Nikkei spadł 0,7%, S&P/ASX 200 tracił 0,2%, Nifty 50 notowany był płasko, a Kospi zyskał 0,1%, z kolei indeksy z Chin traciły 0,4-1,0%. Sesja w Europie rozpoczęła się płasko, niemniej w kolejnych godzinach obserwowaliśmy cofnięcie. O poranku poznaliśmy dane instytutu IFO z Niemiec, które rozczarowały. Wszystkie składowe indeksu wypadły poniżej oczekiwań, przy czym dużym problemem jest utrzymująca się wysoka presja cenowa (choć i tak zredukowana patrząc na 2022 i początek 2023). Poza danymi IFO kalendarz na dziś był raczej pusty, przez co zmienność była ograniczona. Ostatecznie niemiecki DAX stracił 0,6%, francuski CAC40 zniżkował 0,37%, a hiszpański IBEX 35 przecenił się 0,4%. Na plus wyróżnił się jedynie londyński FTSE 100, który zyskał, 0,5%. Pozytywne nastroje przeważały także na Giełdzie Papierów Wartościowych, gdzie WIG20 dodał 0,61%. Niemniej pozostałe główne indeksy giełdowe z Europy odnotowały dziś spadki. Patrząc na sytuację techniczną na DE30 (kontrakt oparty o DAX na platformie xStation 5), notowania kontynuują spadki po tym jak w piątek na wykresie pojawiła się podażowa formacja świecowa spadającej gwiazdy. Wydaje się jednak, że obecne cofnięcie jest jedynie korektą i jest daleko, aby myśleć o zmianie trendu. Kluczowym wsparciem na ten moment jest strefa w rejonach 16550 pkt, która wynika ze szczytów z czerwca i lipca tego roku. Dopiero zejście ceny niż mogłoby doprowadzić do zmiany sentymentu na spadkowy. Niemniej po piątkowej, jak i dzisiejszej sesji nastroje są gorsze, a pogłębienie korekty spadkowej w ramach trendu wzrostowego jest możliwe.

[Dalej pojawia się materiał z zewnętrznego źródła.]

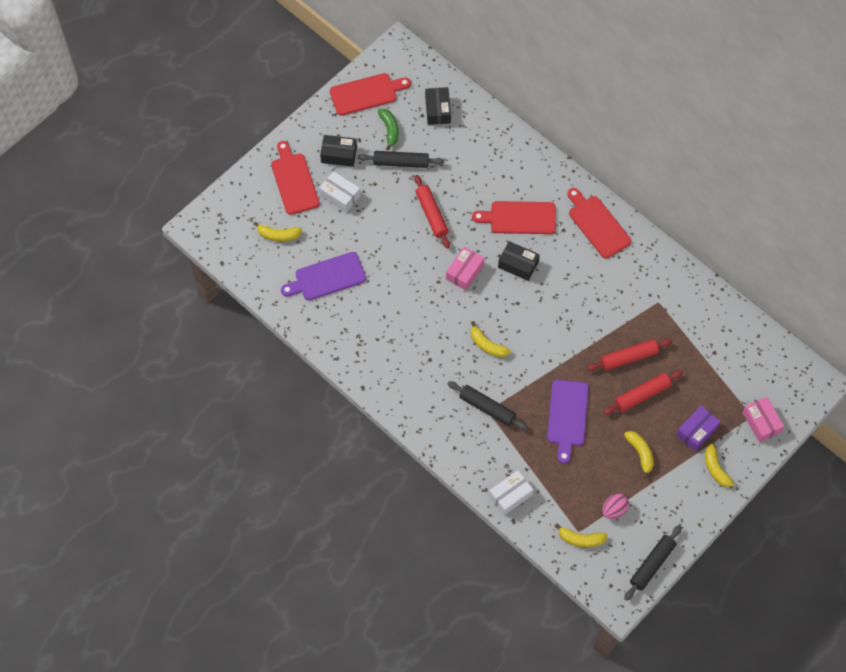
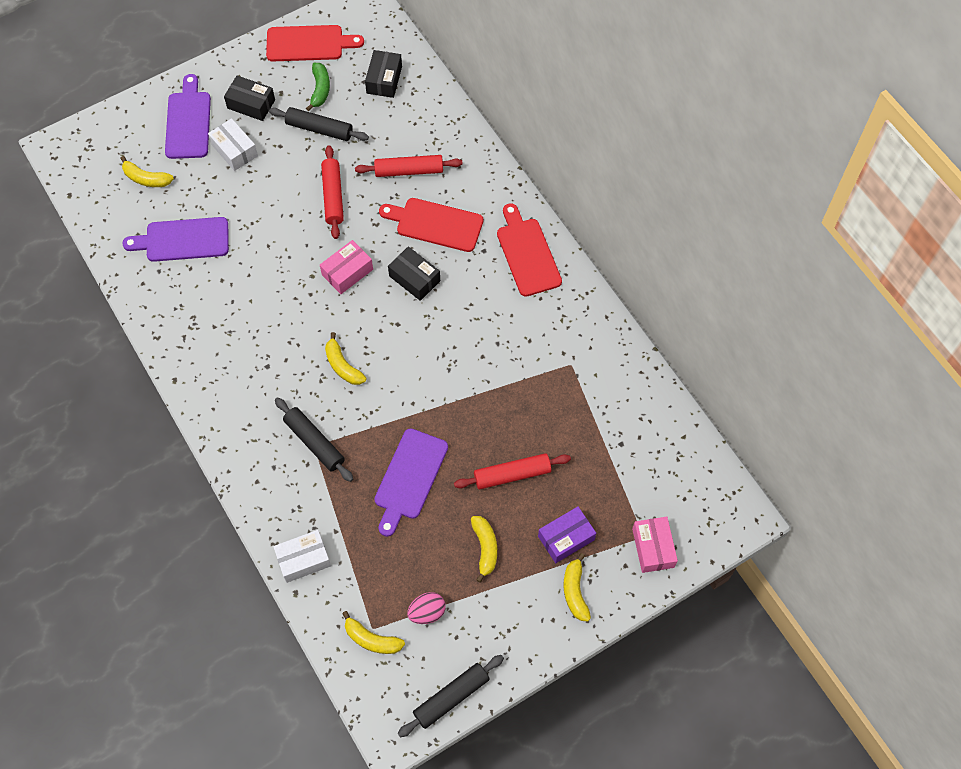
camera: 15 degrees right, 0 degrees up
red cutting board [271,141,320,215] -> purple cutting board [165,74,211,159]
red rolling pin [587,339,672,371] -> red rolling pin moved to [355,155,462,177]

Kalendarz na popołudniową sesję był właściwie pusty, a jedyne dane, jakie poznaliśmy do te z rynku nieruchomości - indeks NAHB za grudzień. Wskaźnik NAHB wzrósł do 37 pkt. wobec 34 pkt. w poprzednim miesiącu, co było wynikiem lepszym od oczekiwań, które zakładały odczyt na poziomie 36 pkt. Niemniej dane z racji małej istotności zostały całkowicie pominięte przez rynek. W momencie przygotowania tego komentarza, czyli przed godziną 19:00 główne indeksy giełdowe z Wall Street notowane są na plusie. Najlepiej radzą sobie S&P500 i Nasdaq, gdzie wzrosty sięgają 0,5%. Nieco w tyle pozostaje Dow Jones, który zyskuje niecałe 0,1%, z kolei Russell 2000 zrzeszający spółki o małej kapitalizacji jest w rejonach piątkowego poziomu zamknięcia sesji (-0,05%). Zmienność jest stosunkowo niewielka, jednak tak jak wspomniałem wyżej, dziś nie pojawiły się żadne ważne dane, które mogłyby nadać kierunek na rynku. Sytuacja może się stać jednak ciekawsza w dalej części tygodnia, a to za sprawą decyzji banków centralnych sprawie poziomu stóp procentowych. W najbliższych dniach decyzje podejmą BoJ oraz CBRT, poznamy także zapiski z ostatniego posiedzenia RBA.